From the time Earle Pearson joined the Advertising Federation of America (AFA) in 1921 until his death in 1950, he gave his skill in organization and management to the development of advertising and to the furtherance of its objectives.
He entered wholeheartedly into the spirit of the crusade for truth in advertising and contributed much to its success and effectiveness.
He was named general manager of the AFA in 1926 and under his direction, the second phase of the federation’s campaign was initiated, namely, "The Truth About Advertising."
This phase of the campaign was a public-relations program aimed at creating a greater confidence and believability in advertising and educating the public about its functions and values. It is estimated that this program reached some 70 million people annually.
Pearson’s organizational abilities were further evinced by his creative work with the advertising clubs of the nation and the manner in which he helped to organize new clubs. He also assisted established clubs in their programs for the betterment of advertising.
It was due to the efforts of Pearson, more than those of any other, that the federation itself was kept alive and functioning during the difficult years of the depression and World War II.
In 1934 Pearson was honored with a medal from his alma mater, the University of Missouri, for distinguished service to journalism and advertising.

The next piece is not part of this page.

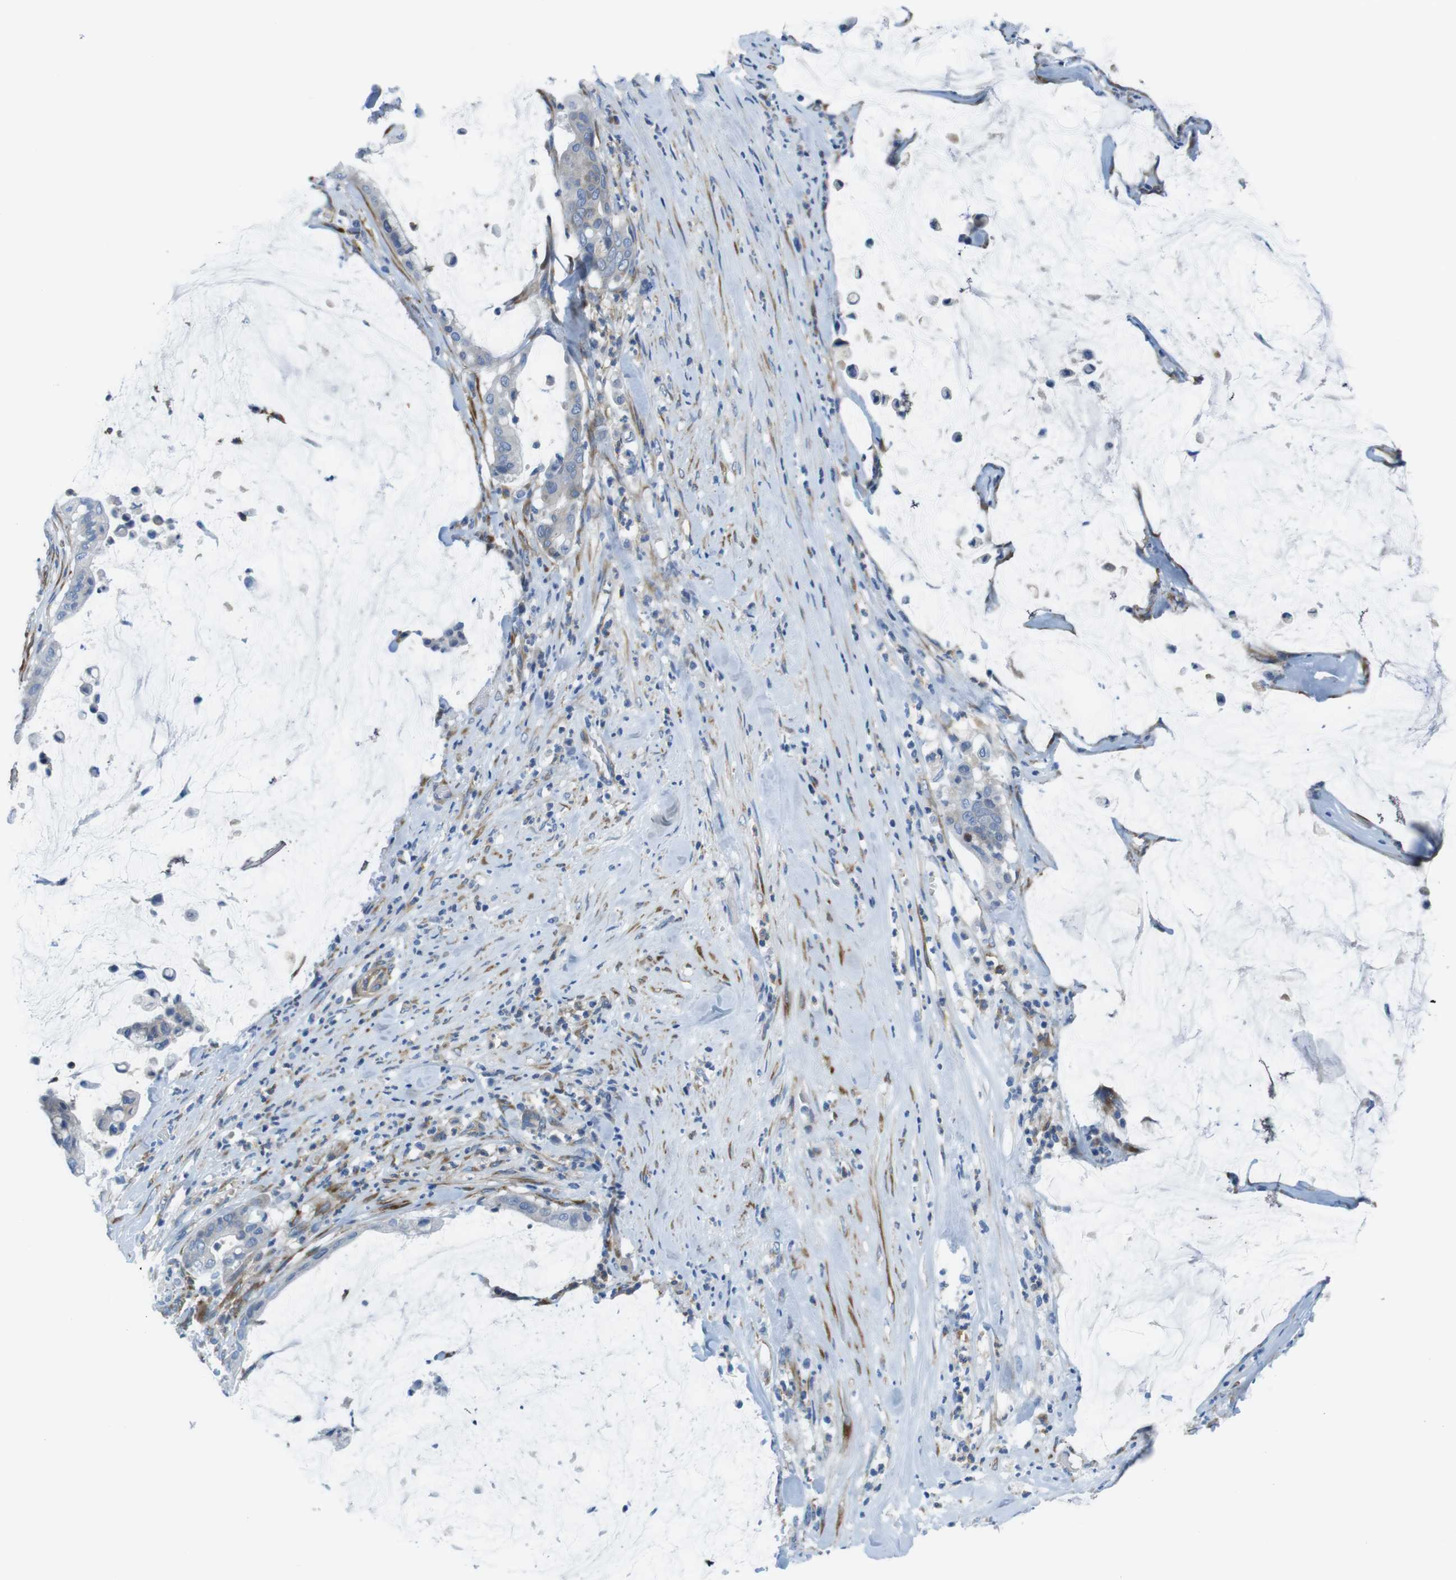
{"staining": {"intensity": "negative", "quantity": "none", "location": "none"}, "tissue": "pancreatic cancer", "cell_type": "Tumor cells", "image_type": "cancer", "snomed": [{"axis": "morphology", "description": "Adenocarcinoma, NOS"}, {"axis": "topography", "description": "Pancreas"}], "caption": "DAB immunohistochemical staining of human pancreatic adenocarcinoma exhibits no significant positivity in tumor cells.", "gene": "EMP2", "patient": {"sex": "male", "age": 41}}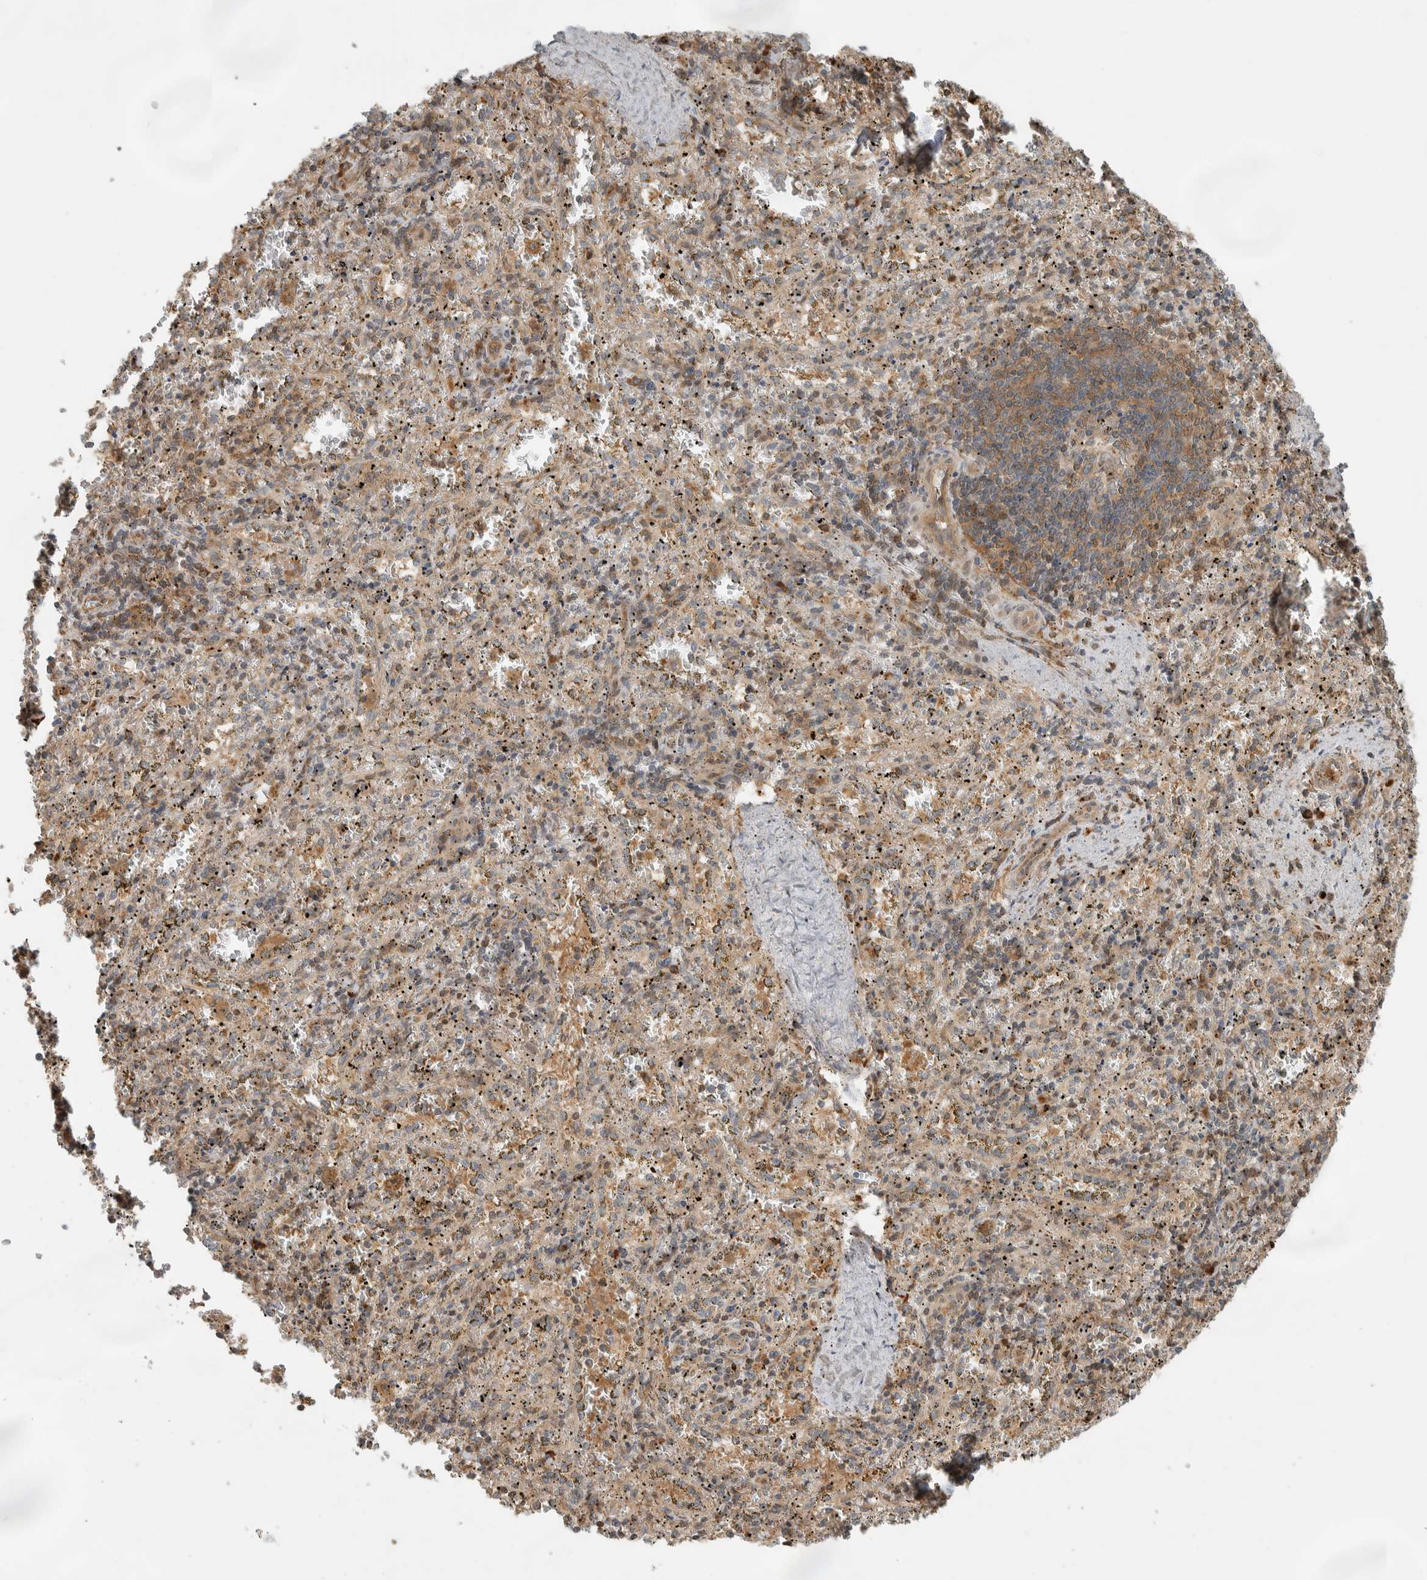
{"staining": {"intensity": "moderate", "quantity": "25%-75%", "location": "cytoplasmic/membranous"}, "tissue": "spleen", "cell_type": "Cells in red pulp", "image_type": "normal", "snomed": [{"axis": "morphology", "description": "Normal tissue, NOS"}, {"axis": "topography", "description": "Spleen"}], "caption": "This image demonstrates normal spleen stained with immunohistochemistry (IHC) to label a protein in brown. The cytoplasmic/membranous of cells in red pulp show moderate positivity for the protein. Nuclei are counter-stained blue.", "gene": "CNTROB", "patient": {"sex": "male", "age": 11}}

The citation accompanying the award read, "In recognition of distinguished service and achievement in managing the problems of organized advertising in its campaign for truth and effectiveness in the use of advertising, and for his exceptional skills, ability and diplomacy in bringing about higher standards of practice and closer cooperation among the competitive forms of advertising in furthering improved conditions in the field, and in strengthening public confidence in its use."